12/09/2018 | News

Under the #yosoytalentoJ, the initiative aims to compile witnesses of a group of young Spanish people under 36 that have spent 6 months or more in Japan. The purpose of Talent J is to draw a map of Spanish young talent in Japan, to connect it and inspire others in a simple and accessible way for everyone.

Through the website: http://talentojota.com/, all their experiences will be included as a way to discover richness and difficulties they must face for the cultural differences between Spain and Japan. This way, all those who would like to study martial arts in Japan, can learn the best tips from Ainhoa Calaf to learn Kyudo,a typically Japanese martial art. For those dancers who would like to establish themselves in Japan, Lucía Vázquez from Madrid can tell them how it took her almost 3 yeras to find her place because there are not add panels and without a contact network it is difficult to begin.

In Talent J, there is also room for young people interested in technology such as Carlos Naranjo whose passion for videogames attacted him to Japan and he has ended up working in videogame development in the city of Kyoto. As well as little gastronomic anecdotes like the handball player’s, Victor Hugo López, who tells us how he lost 3 Kg in his arrival to Japan because he didn’t know how to use chopsticks or Laura Maraver from Barcelona who after living in Japan has started up a shop devoted to selling kimonos with a workshop where she teaches kitsuke (art of wearing kimonos) and wasai (Japanese traditional sewing).

From the Spain-Japan Council Foundation, all those people who fulfil the requirements to be part of this community to be able to create a network of contacts and especially to portray the diversity of young talent linked to Japan, from sports people, engineers, artists to business people or students. They all have an interesting experience to motivate young people to discover Japan. For the director of the Spain-Japan Council Foundation, Eva Garrido: “Talent J would like to value what it means to have prepared young people to approach the called “century of Asia”. Tehy will create future relations among both countries. Isn’t it worth learning about them and inspiring others?”

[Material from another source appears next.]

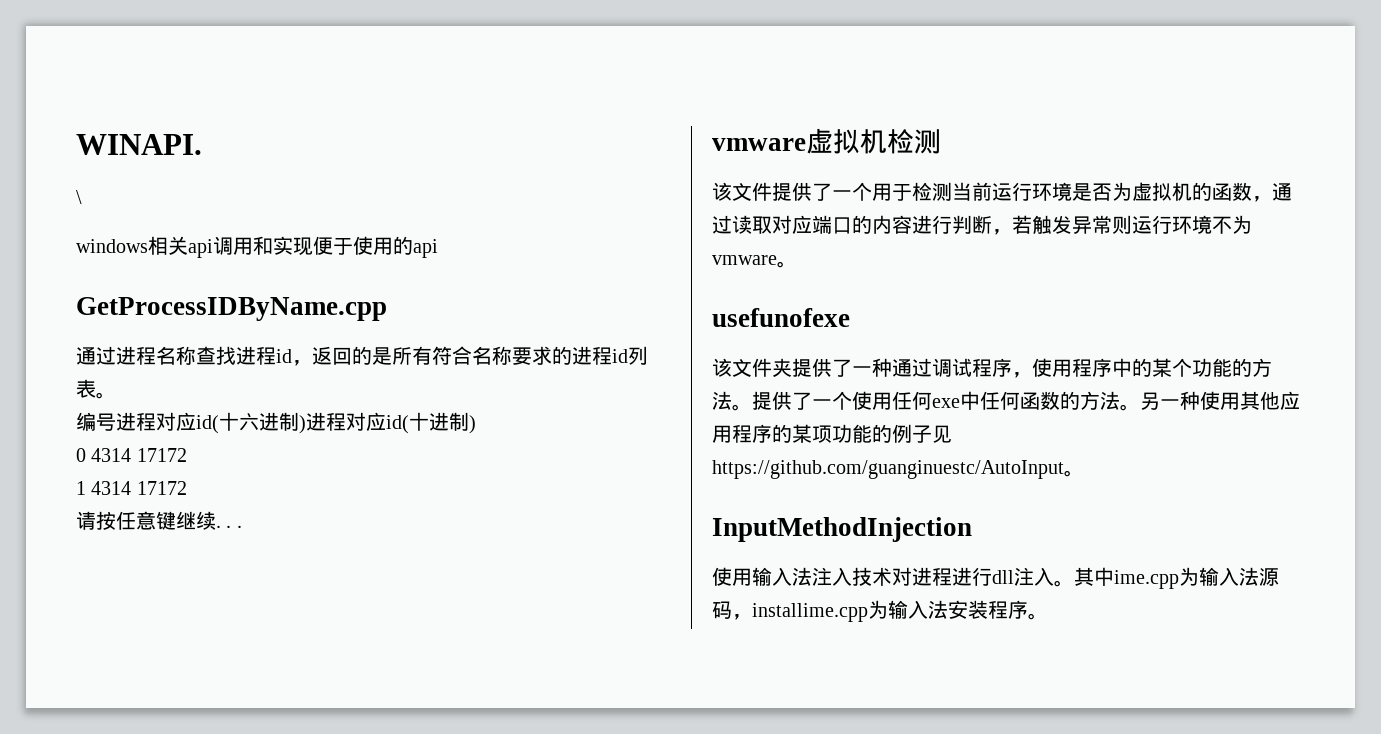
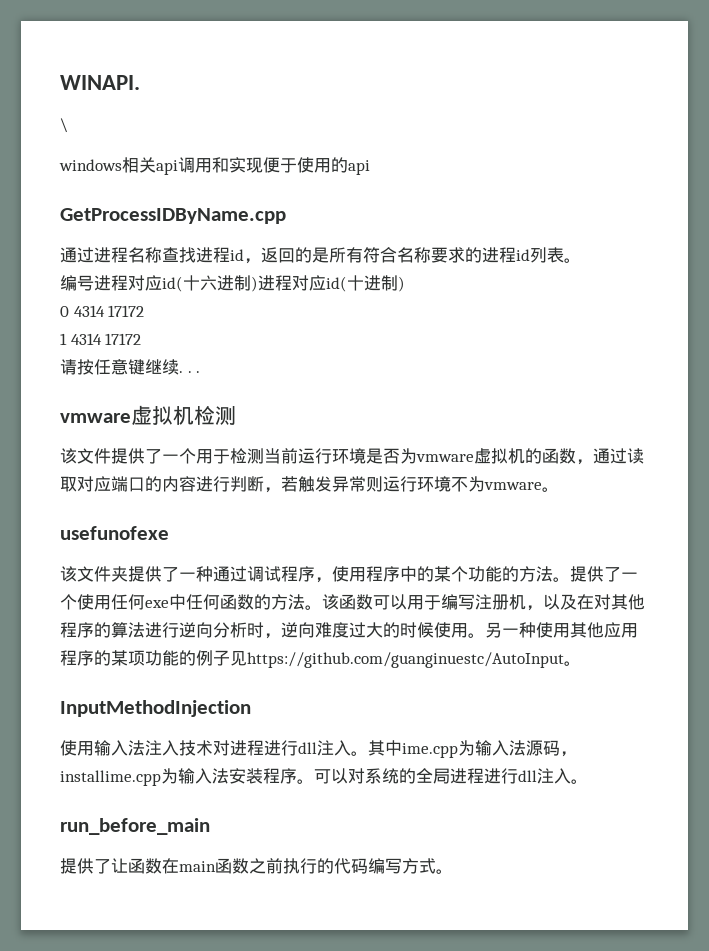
(1132, 191) none -> [416,454,474,462] vmware
(1140, 407) none -> [322,594,645,611] [60,622,485,639] 该函数可以用于编写注册机，以及在对其他程序的算法进行逆向分析时，逆向难度过大的时候使用。
(1048, 616) none -> [314,768,588,784] [60,818,210,835] [60,858,453,874] 可以对系统的全局进程进行dll注入。 // run_before_main // 提供了让函数在main函数之前执行的代码编写方式。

The objective of Talent J is to bring 100 young people together to understand what studying or working in Japan with its joy and difficulties involves for a young person. The information compilation will be published at the Talent J website as well as in several videos. Also a book presented as a part of the 150th anniversary celebrations at an event in January 2019 that will count on the presence of representatives of both countries together with those of Talent J.

The Spain-Japan Council Foundation is a non-profit private institution, created in 2001 whose mission is within the framework of what’s called Public Diplomacy. In the purpose of improving and spreading our image and presence as a country in Japan, it collaborates with the Administration and especially with the Ministry of Foreign Affairs and Cooperation.